United Methodists believe that God’s grace is available to all, not only a predestined “elect.” We believe that God brings good from evil, but we don’t believe that God causes evil. We believe that it’s okay to ask questions and that we’re not meant to check our brains at the door of the church. We find helpful those guidelines we call the General Rules: Refrain from evil, do all the good you can, and do those things which help you grow in love for God. The Covenant Prayer is for us a powerful reminder of what it means to call Jesus Christ Lord: “I am no longer my own, but thine. Put me to what you will…”
United Methodists have at times been called people of the “radical center” or the “extreme center,” holding together the best of each side of the theological divide. It is this ability to hold together the important insights and perspectives of both the left and the right that is exemplified in a church that allows local congregations to hold varied scriptural interpretations on the issue of homosexuality.

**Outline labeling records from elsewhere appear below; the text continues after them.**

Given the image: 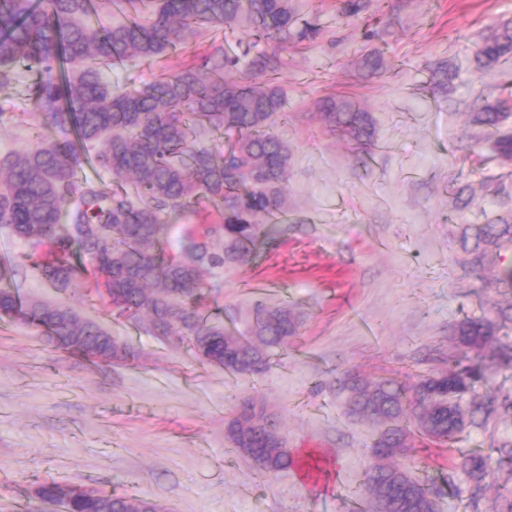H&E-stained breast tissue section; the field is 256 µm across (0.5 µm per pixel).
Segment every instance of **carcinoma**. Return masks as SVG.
I'll return each mask as SVG.
<instances>
[{
	"label": "carcinoma",
	"instance_id": "cac0c4a2",
	"mask_svg": "<svg viewBox=\"0 0 512 512\" xmlns=\"http://www.w3.org/2000/svg\"><path fill=\"white\" fill-rule=\"evenodd\" d=\"M102 13L121 21L102 26L92 18ZM294 22L289 0H95L93 8L90 0H0V86L30 73L33 104L52 132L0 156V228L24 245L0 266V282H11L23 265L66 292L86 259L105 275L115 317L170 337L207 364L241 376L263 372L271 351L297 335V316L286 306L259 303L246 332L236 334L203 308L216 277L259 254L268 244L265 224L288 211V146L277 131L285 96L272 78L284 65L281 54L262 53L251 61L253 76L234 77L239 54L218 50L134 90L112 84L106 73L133 59L160 61L182 47L189 31L243 24L255 39L280 43ZM508 54L512 27L504 25L478 47L476 63L491 69ZM317 108L328 132L362 148L371 144V117L360 105L326 96ZM469 119L481 129L470 155L483 158L486 144L500 161H512V109L505 102L486 101ZM204 134L220 135L224 145L199 146ZM87 165L108 173L118 191L77 180ZM491 190L505 210L462 228V242L472 237L474 243L458 264L476 276L494 269L499 292L512 295V171L495 178ZM203 202L217 209L220 223L189 226L178 250L166 251L161 236L171 215ZM484 306L487 312L459 325L462 352L448 358V368L408 384L390 377L366 385L340 379L353 392L351 412L377 432L379 463L362 482L367 512H438L440 491L410 476L394 457L417 442L450 446L492 421L512 426V386L477 393L486 373H512V303ZM0 316L22 317L23 325L91 362L126 353L71 306L24 299L16 288H0ZM278 434V423L267 416L228 440L262 473L321 471L320 459H300L278 446ZM496 448L497 512H512V434L498 438ZM489 469V456H464L472 512H481ZM36 495L63 512H161L138 496L77 494L55 483L41 485Z\"/></svg>",
	"mask_w": 512,
	"mask_h": 512
}]
</instances>
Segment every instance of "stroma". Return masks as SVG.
Wrapping results in <instances>:
<instances>
[{
    "mask_svg": "<svg viewBox=\"0 0 512 512\" xmlns=\"http://www.w3.org/2000/svg\"><path fill=\"white\" fill-rule=\"evenodd\" d=\"M360 2L345 15L343 0H291L297 26L314 24L317 34L289 38L278 76L288 221L273 225L254 262L226 268L207 300L209 314L238 332L256 302L288 304L297 336L269 370L235 376L115 318L92 266L62 295L19 269L23 296L66 301L132 355L94 363L0 319V512H41L35 490L47 482L134 494L165 512H347L376 459L371 425L349 413L338 378L444 367L455 327L497 294L492 278L464 277L457 227L496 210L486 184L505 171L494 159L467 160L477 133L468 114L487 96L512 94V61L493 71L475 62L484 38L512 24V0ZM247 37L241 26L191 35L165 64L133 60L110 78L132 88ZM370 54L381 70L361 68ZM442 67L452 77L446 89ZM327 94L371 112V147L323 129L315 102ZM43 122L24 84L0 87V156L32 144ZM464 185L475 197L469 207L455 192ZM243 399L275 414L293 454L322 455L324 475L261 476L232 452L225 428ZM489 446V432L474 431L460 449L423 443L399 462L439 488V512H467L456 494L466 486L460 452Z\"/></svg>",
    "mask_w": 512,
    "mask_h": 512,
    "instance_id": "obj_1",
    "label": "stroma"
}]
</instances>
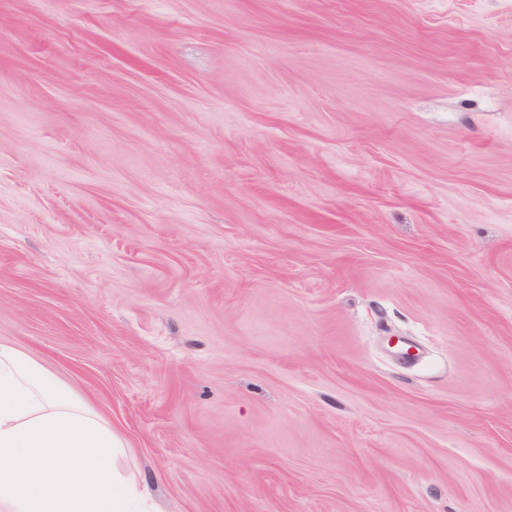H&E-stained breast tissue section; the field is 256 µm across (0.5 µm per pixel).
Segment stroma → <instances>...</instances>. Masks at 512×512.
<instances>
[{
  "label": "stroma",
  "instance_id": "1",
  "mask_svg": "<svg viewBox=\"0 0 512 512\" xmlns=\"http://www.w3.org/2000/svg\"><path fill=\"white\" fill-rule=\"evenodd\" d=\"M0 344L131 512H512V0H0Z\"/></svg>",
  "mask_w": 512,
  "mask_h": 512
}]
</instances>
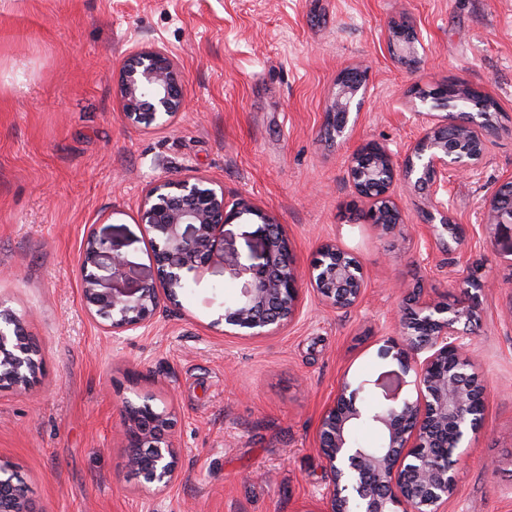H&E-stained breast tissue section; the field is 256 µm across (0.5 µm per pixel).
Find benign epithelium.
Listing matches in <instances>:
<instances>
[{
  "instance_id": "benign-epithelium-1",
  "label": "benign epithelium",
  "mask_w": 512,
  "mask_h": 512,
  "mask_svg": "<svg viewBox=\"0 0 512 512\" xmlns=\"http://www.w3.org/2000/svg\"><path fill=\"white\" fill-rule=\"evenodd\" d=\"M420 33L398 28L389 38L393 56L414 64ZM366 82V72L355 70L338 78L334 111L326 126L334 137L347 128L356 97ZM458 90L477 93L462 80L450 81L429 93L422 103L452 108L462 101ZM121 98L125 115L134 123L165 125L184 106L181 75L174 55L163 46H135L121 67ZM448 124L426 130L397 170L391 150L367 143L353 152L349 177L357 194L371 200L361 219L385 233L403 223L390 192L398 179L429 193L432 209L426 223L434 243L448 247V236L458 227L448 218V169L472 171L487 147L488 128L476 118L448 137ZM140 224L153 247L156 279L115 292L103 285L96 270L107 266L113 279L128 276L126 257L89 235L82 253V292L88 308L110 321L112 334L147 328L160 300L177 297L187 274L204 268L224 237V224L255 215L241 202L227 209L224 190L206 178L177 179L151 188L139 205ZM260 263L235 260L244 278L238 298L224 305V326L237 336H269L299 314L301 282L308 280L318 299L337 311L358 306L365 296L364 271L350 252L330 241L323 243L306 269L280 225L264 217ZM485 224L497 247L512 256V176L502 181L485 206ZM493 283L467 275L458 285L460 300L431 302L420 293L406 296L395 320L397 335L384 340L382 354L392 356L400 372L377 380L384 401L371 406L362 393L364 383L343 379L333 404L321 417L318 447L332 472L326 512H441L455 487L457 466L464 460L463 444L476 431L485 410L483 387L474 368L475 346L462 324L477 316L478 295L472 290ZM25 333L23 320L0 310V386L24 390L39 372V350ZM412 375L417 396L399 398L404 376ZM153 396L125 400L120 408V434L126 441L121 469L140 483L163 491L177 478L181 452L173 441L171 413L152 405ZM360 421L374 426L382 444L374 449L352 442L350 431ZM449 456V465L436 463ZM0 512H36L17 471L0 463Z\"/></svg>"
}]
</instances>
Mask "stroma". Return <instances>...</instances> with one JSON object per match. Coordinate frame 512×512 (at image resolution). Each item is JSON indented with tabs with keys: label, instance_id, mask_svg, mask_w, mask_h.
<instances>
[{
	"label": "stroma",
	"instance_id": "obj_1",
	"mask_svg": "<svg viewBox=\"0 0 512 512\" xmlns=\"http://www.w3.org/2000/svg\"><path fill=\"white\" fill-rule=\"evenodd\" d=\"M422 36L418 65L388 50L394 24ZM178 63L185 106L168 125L122 109L119 69L135 46ZM366 94L343 137L323 133L345 71ZM462 79L494 101L473 172L448 173V215L463 229L429 240V198L397 182L404 225L391 233L349 210L369 207L348 175L369 142L398 159L445 110L422 89ZM205 177L252 215L224 227V247L190 295L162 300L151 327L115 337L82 294L81 256L96 235L131 264L125 288L154 279L139 204L168 180ZM512 176V0H0V308L21 317L43 369L29 389L0 388V462L22 476L37 512H321L332 484L317 445L343 375L397 369L379 349L395 335L404 291L454 302L480 262L475 371L485 410L444 512H512V257L482 222ZM281 224L300 266L336 241L366 273L345 312L303 288L296 320L270 336L224 331L242 281L230 255L259 261L262 217ZM151 394L171 411L177 480L144 488L119 468L123 398Z\"/></svg>",
	"mask_w": 512,
	"mask_h": 512
}]
</instances>
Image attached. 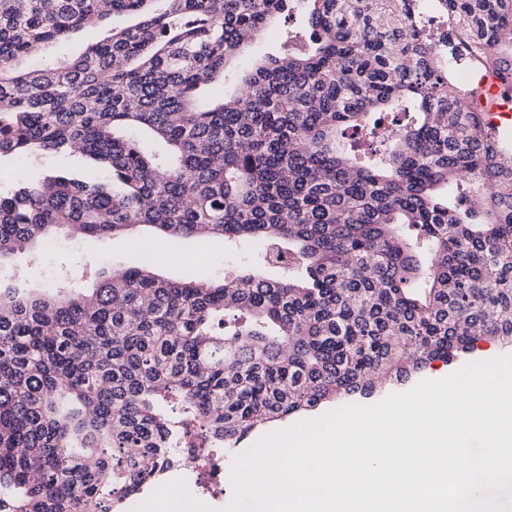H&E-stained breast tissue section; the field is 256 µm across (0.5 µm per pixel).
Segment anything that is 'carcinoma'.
<instances>
[{"instance_id":"1","label":"carcinoma","mask_w":512,"mask_h":512,"mask_svg":"<svg viewBox=\"0 0 512 512\" xmlns=\"http://www.w3.org/2000/svg\"><path fill=\"white\" fill-rule=\"evenodd\" d=\"M422 0H0V262L61 229L261 244L222 281L151 263L89 292L0 282V512H121L193 448L512 346V147L450 80ZM512 84V0H435ZM287 38L227 69L292 11ZM116 14L137 21L101 23ZM85 25L82 53L33 48ZM239 84L200 96L216 79Z\"/></svg>"}]
</instances>
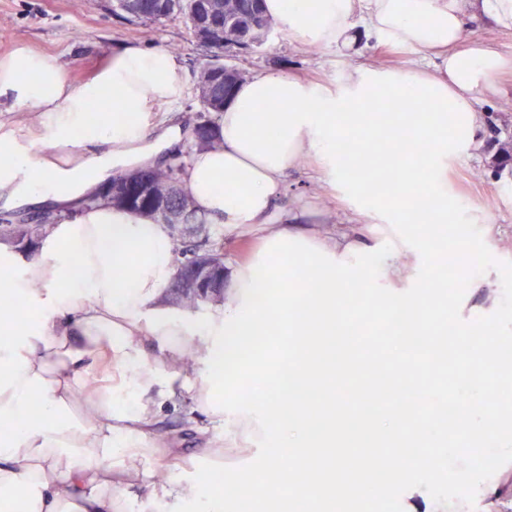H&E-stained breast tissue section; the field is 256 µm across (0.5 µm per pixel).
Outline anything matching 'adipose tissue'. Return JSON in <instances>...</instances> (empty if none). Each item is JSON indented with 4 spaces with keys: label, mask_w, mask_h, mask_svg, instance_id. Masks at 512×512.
<instances>
[{
    "label": "adipose tissue",
    "mask_w": 512,
    "mask_h": 512,
    "mask_svg": "<svg viewBox=\"0 0 512 512\" xmlns=\"http://www.w3.org/2000/svg\"><path fill=\"white\" fill-rule=\"evenodd\" d=\"M264 6L284 31L311 44L346 47L359 17L379 40L433 53L436 63L406 71L351 64L329 85L276 72L240 83L218 115L219 147L195 150L183 186L207 223L228 236L254 231L261 246L233 264L223 302L202 316L167 302L176 255L165 226L107 201L50 226L31 259L0 243V422L14 425L0 433L1 502L23 512H238L239 501L258 494L253 470L235 473L233 501L216 484L172 479L168 451L153 432L163 406L186 403L205 414V455L222 452L229 429L260 441L265 469L277 472L282 449L303 447L308 419L285 423L269 397L275 354L268 337H301L297 366H322L321 409L333 422L341 415L336 375L344 365L323 366L324 338L335 332L350 289H380L389 310L423 302L436 227L461 218L448 194V161L475 149L479 96L512 67L480 41L464 40L465 22L481 18L512 32V0ZM184 90L181 66L164 47H120L79 85L52 58L27 48L0 57V95L38 113L26 131L0 130V202L68 208L113 170L148 165L183 140L163 111ZM404 91L416 111L392 113L388 128L375 126L366 105L397 101ZM364 128L374 137L405 128L424 147L396 160L397 205L351 193L352 223L301 229L292 209L277 203L288 169L308 157L327 183H341L339 134ZM420 182L430 191L412 194ZM393 224V245L372 261L366 228ZM293 276L316 291L290 300ZM188 349L192 362L181 364ZM35 397L41 413L32 422ZM78 406L90 413L82 424L74 421ZM372 456L360 451L354 463L340 456L324 469L307 462L310 478L298 496L336 485V512H351Z\"/></svg>",
    "instance_id": "1"
}]
</instances>
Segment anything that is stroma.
Segmentation results:
<instances>
[{
    "label": "stroma",
    "mask_w": 512,
    "mask_h": 512,
    "mask_svg": "<svg viewBox=\"0 0 512 512\" xmlns=\"http://www.w3.org/2000/svg\"><path fill=\"white\" fill-rule=\"evenodd\" d=\"M122 44L145 48L164 46L182 66L185 94L174 106L173 117L188 136L179 147L187 152L191 131L201 120L194 98L196 75L203 52L182 16L164 25L132 23L112 10V0H0V56L17 46L57 60L73 83L90 78ZM233 63L247 76L279 71L322 82H333L349 64L410 68L430 61L429 54L396 48L364 34L346 50L309 45L287 32H279L248 53H236ZM478 110L483 131L479 146L464 160L448 163V191L471 218L493 224L489 241L496 260L512 262V73L503 72L494 89L482 96ZM282 201L305 207L306 222L329 230L347 223L349 211L340 191L320 179L311 159L289 169ZM205 420L188 405L164 406L156 434L177 457L198 459L199 470L210 468L199 460L198 430ZM512 493V463L502 466L478 489L474 504L456 501V512H492V500Z\"/></svg>",
    "instance_id": "35a3bbf8"
}]
</instances>
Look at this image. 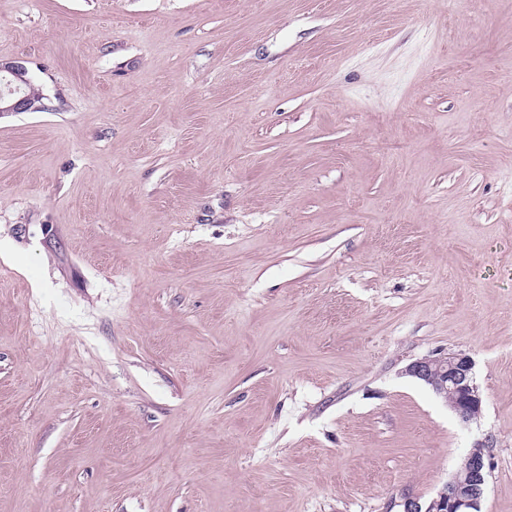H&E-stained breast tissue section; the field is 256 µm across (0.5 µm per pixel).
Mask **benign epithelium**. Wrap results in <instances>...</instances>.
Here are the masks:
<instances>
[{
	"label": "benign epithelium",
	"instance_id": "7a95c632",
	"mask_svg": "<svg viewBox=\"0 0 512 512\" xmlns=\"http://www.w3.org/2000/svg\"><path fill=\"white\" fill-rule=\"evenodd\" d=\"M0 114L36 112L43 105L34 104L25 93L27 69L19 61H0ZM407 371L429 385L463 423L477 420L483 400L473 377V361L463 353H439L419 358ZM488 483L485 445L470 449L463 467L443 485L427 505L414 498L404 501L403 512H480Z\"/></svg>",
	"mask_w": 512,
	"mask_h": 512
}]
</instances>
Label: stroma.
<instances>
[{"label": "stroma", "instance_id": "35a3bbf8", "mask_svg": "<svg viewBox=\"0 0 512 512\" xmlns=\"http://www.w3.org/2000/svg\"><path fill=\"white\" fill-rule=\"evenodd\" d=\"M0 60V512H403L480 442L512 512V0H0ZM27 69L25 65L19 61H11L3 63L0 61V79L3 82L4 90L0 91V114L5 112H36L44 108L41 101L39 88H36L29 82ZM25 85V87H24ZM25 88V90H24ZM29 94L32 99L25 93ZM473 361L463 353H439L419 358L407 371L429 385L463 423L476 421L483 400L473 377Z\"/></svg>", "mask_w": 512, "mask_h": 512}]
</instances>
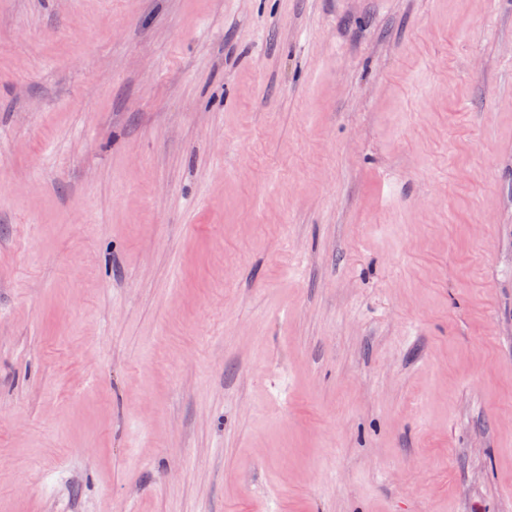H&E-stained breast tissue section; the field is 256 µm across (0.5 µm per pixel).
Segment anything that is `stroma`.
Masks as SVG:
<instances>
[{"mask_svg": "<svg viewBox=\"0 0 512 512\" xmlns=\"http://www.w3.org/2000/svg\"><path fill=\"white\" fill-rule=\"evenodd\" d=\"M0 512H512V0H0Z\"/></svg>", "mask_w": 512, "mask_h": 512, "instance_id": "35a3bbf8", "label": "stroma"}]
</instances>
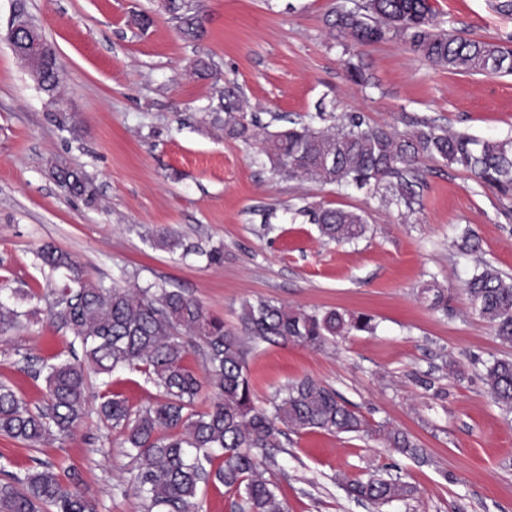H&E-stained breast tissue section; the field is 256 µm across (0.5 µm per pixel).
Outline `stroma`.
<instances>
[{
	"label": "stroma",
	"mask_w": 512,
	"mask_h": 512,
	"mask_svg": "<svg viewBox=\"0 0 512 512\" xmlns=\"http://www.w3.org/2000/svg\"><path fill=\"white\" fill-rule=\"evenodd\" d=\"M358 0H192L207 36L183 41L161 0H0V293L39 287L34 253H72L85 279L132 288L159 284L197 299L239 328L243 302L263 298L308 311L338 308L374 317V333L321 348L245 341L255 401L309 376L357 407L371 427H398L425 448L420 462L375 435L322 430L289 434L273 467L285 512H512V414L491 398L484 366L511 357L464 292L477 260L512 275V201L463 169L424 161L412 210L372 193L276 175L257 147L225 139L207 115L222 87H236L268 131L318 112L363 113L405 131V115L494 139L512 134V75H470L432 66L398 39L363 47L368 86L351 83L345 40L325 24ZM500 0H430L441 27L512 46V14ZM40 29L63 72L60 95L78 125L60 129L6 39L16 13ZM136 13L153 23L141 29ZM199 56L212 76L191 73ZM85 170L97 204L66 196L54 161ZM302 207L363 211L367 231L339 244L299 215ZM480 256L457 248L466 231ZM173 231L184 245L223 247L224 261L155 248ZM452 295L449 314L421 294L429 282ZM68 333L46 314L0 338V380L33 406L44 384L30 365L66 352ZM122 428L90 416L74 439L32 450L0 436V461L19 470L40 460L78 473L96 512H143ZM416 487L414 499L374 507L343 482L369 475Z\"/></svg>",
	"instance_id": "obj_1"
}]
</instances>
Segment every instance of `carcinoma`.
<instances>
[{"instance_id": "1", "label": "carcinoma", "mask_w": 512, "mask_h": 512, "mask_svg": "<svg viewBox=\"0 0 512 512\" xmlns=\"http://www.w3.org/2000/svg\"><path fill=\"white\" fill-rule=\"evenodd\" d=\"M165 9L176 15L182 40L195 42L206 33L203 18L188 0H167ZM328 26L356 45L401 39L417 56L435 67L471 75H512V48L498 42L466 38L439 29L429 0H364L353 9L337 6ZM346 73L356 85L368 84L359 54L345 49ZM45 105L58 125L74 134L73 118L58 106L61 77L56 57L37 50L19 52ZM210 124L224 137L256 144L274 172L291 180L316 179L339 187L381 193L382 202L413 208L425 159L456 165L472 173L480 184L512 197V137L482 140L424 117L407 118L408 130L398 133L370 123L357 112L336 117L320 129L291 121L288 129L262 134L247 119L239 94L230 87L220 92V104ZM49 176L68 195L93 205L97 186L87 172L63 162L48 169ZM311 223L323 237L350 243L367 231L364 216L354 210L307 209ZM154 246L175 252L180 237L168 232ZM35 259L50 281L59 278L50 306V320L71 337L83 356L71 360L56 355L42 362L38 375L45 385V407L35 410L15 387L0 381V435L40 448L74 436L91 412L113 428L126 431L123 445L138 463L131 484L143 498L146 512H197L199 484L214 478L242 501L239 512H283L277 486L266 477L274 463L272 450L281 447L284 430L319 429L334 434L369 433L365 417L336 391L303 377L277 393L262 407L255 403L246 370L241 337L224 320L205 310L196 299L164 287L128 288L114 283L94 284L83 279L80 266L68 252L42 246ZM471 308L486 320L505 345H512V277L482 262L465 284ZM430 307L450 310L448 290L431 283L422 289ZM13 301L0 300V331L31 320L43 295L34 288H16ZM241 332L254 342L319 348L352 333H372L374 318L366 313L327 309L308 312L270 300L246 302L239 315ZM202 346L207 380L218 390L209 410H193L201 391L199 374L189 364L191 348ZM119 368L139 370L159 390V398L131 407L118 395H99L92 406L91 389ZM492 399L512 409V359L497 358L485 368ZM388 447L410 458L423 451L400 429L383 431ZM349 497L380 507L413 498L416 489L399 480L372 475L349 479ZM0 512H94L80 479L63 481L51 463L22 471L0 464Z\"/></svg>"}]
</instances>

We believe the world needs a vital United Methodist Church now more than ever. In an increasingly secular age, the world needs churches that can make an intellectually sound case for the gospel, proclaim a faith that touches the heart, and call Christians to action seeking to help our world look more like the kingdom of God. A vital United Methodism will remember its heritage and mission. It will be deeply devoted to Jesus Christ, and serious about its role as his body – in the world. If it will have a future, it must help gifted young adults to answer God’s call to full time Christian service. And it
must focus on both starting new congregations and working to revitalize existing congregations.
By moving the decision-making regarding homosexuality to the local church, we hope to end the rancor, animosity and endless debate that divide our denomination every four years at General Conference. What we propose would allow conservative, centrist and progressive churches to come to their own conclusions regarding this important issue and to focus on how best to minister in their own communities. We will be bound together by what we share in common, rather than posturing to impose our will upon one another in areas where we are so deeply divided.
United Methodists have an approach to the gospel that 21st century people can and will respond to. Our hope is that United Methodists might be united around our common heritage and our theological and missional convictions, so that we might be used by God to make disciples of Jesus Christ for the transformation of the world.